This card is supported by the radeon driver for X >=4.2.0. I have not installed any of the ati-vendor drivers, nor have I tried to get drm working as of yet. With Glx enabled, glxgears gives me frame rates of around 380 fps, but I have no idea if that is good or not.

I am considering an upgrade to the ATI Radeon 9600, for no reason other than Best Buy has it for $75 after rebate in tomorrow's day-after-thanksgiving sale, and since I am going there to get other stuff I might impulse buy it.

In terms of 2D, btw, I have been told that the Matrox cards are the best. YMMV. I wound up with the ATI because I got the 7500 at a great price, and I was in a rush because the Dell LCD monitor looked awful on the nVidia GeForce 2MX I was using when I bought it. Some LCDs, including the Dell, are highly dependent on DVI vs VGA, while my earlier NEC 1850X LCD looked superb with the GeForce in VGA mode. Go figure.

nl

----------

## Malakin

If you do buy an ATI based card just make sure it's an ATI or Sapphire card, I would avoid any others unless you either know it's good or you have a decent return policy.

The 9600se's have 64bit memory bus and are very slow, avoid these also.

----------

## drb

Does the video quality of the video card make any difference in DVI mode?

There have been many reviews in the past that compared the video quality of  various VGA video cards. Differences in the video cards were quite apparent due to differences in the design of the analogue sections of the video cards.

I wonder if this still exists in the digital video realm. Since the video is completely digital, one would expect no difference in the picture quality between video cards, after all a one is a one and a zero is a zero. Is there any reviews or comparisons that compare video quality of different video cards where all the cards are using DVI digital output?

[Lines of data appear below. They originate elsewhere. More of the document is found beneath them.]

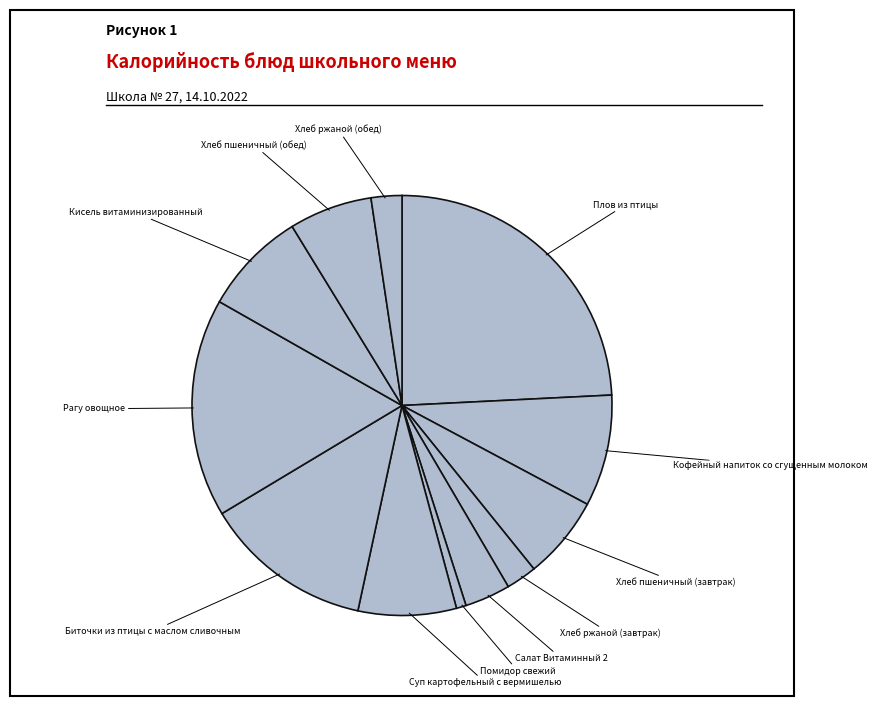

Do Хлеб пшеничный (завтрак) and Кисель витаминизированный together represent more than half of the pie?

No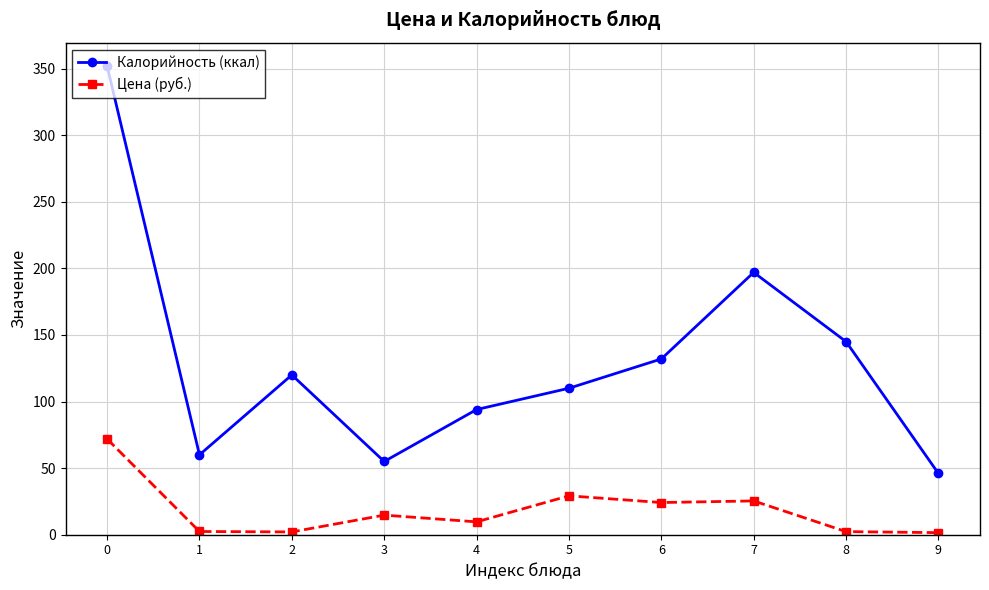

List the series in order of their peak value, lowest first.

Цена (руб.), Калорийность (ккал)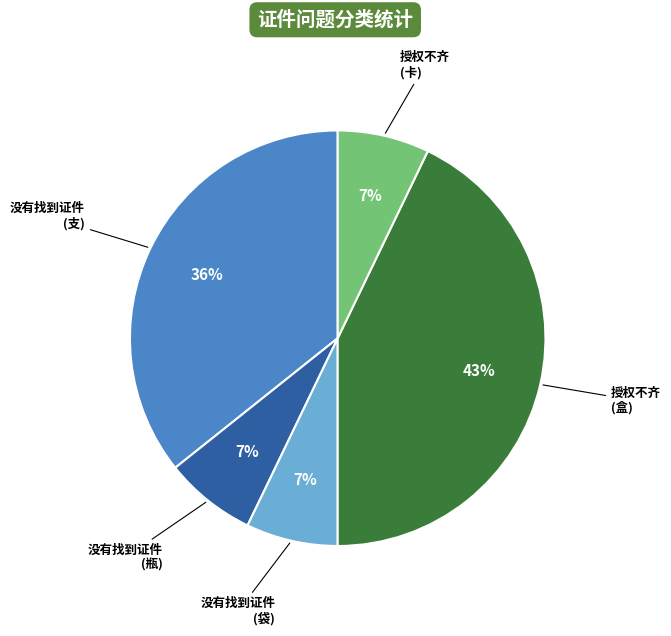

Does any single category account for the majority?

No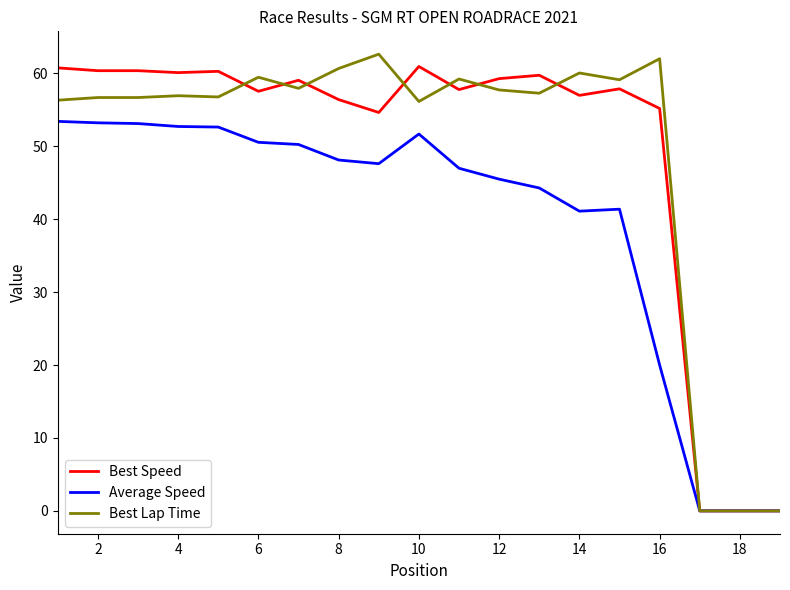

What is the maximum value for Average Speed?

53.4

There seems to be differences in LCD displays, but that would most likely be due to the design of the LCD itself.

----------

## Akaihiryuu

I have a Radeon 7500 in my machine as well.  Unfortunately I'm still stuck with a 7-year-old dirt cheap CRT (so generic it just says "Ultra" on the front!), but I definitely got my money's worth.  ($70 brand new in the box, 7 years ago, for a monitor that does up to 1024x768x60Hz with digital controls really wasn't a bad deal!)  I'm hoping to get a monitor that can use the DVI output of this card sometime within the next year.  I've found the Radeon 7500 to be an awesome card.  I'm using a K6-3+ 450 in that machine, and even with the low processor specs compared to newer machines, I've been able to run a lot of games that "require" a 700 Mhz P3 or Athlon, and actually run them well.  I figure, putting a card faster than the 7500 in that machine would be a waste, as my CPU wouldn't be able to handle any games that used the additional features of the newer cards, so that 7500 is pretty much the ideal card for that machine.  Any card that lets me play Warcraft 3 with full effects on a K6 is definitely a good thing.   :Wink:   It works beautifully under Linux too, actually I seem to have better 3D support in Linux than I do in Win9x.  I'm glad to hear that DVI on the 7500 works well in Linux...I look forward to trying it when I get a digital LCD.

----------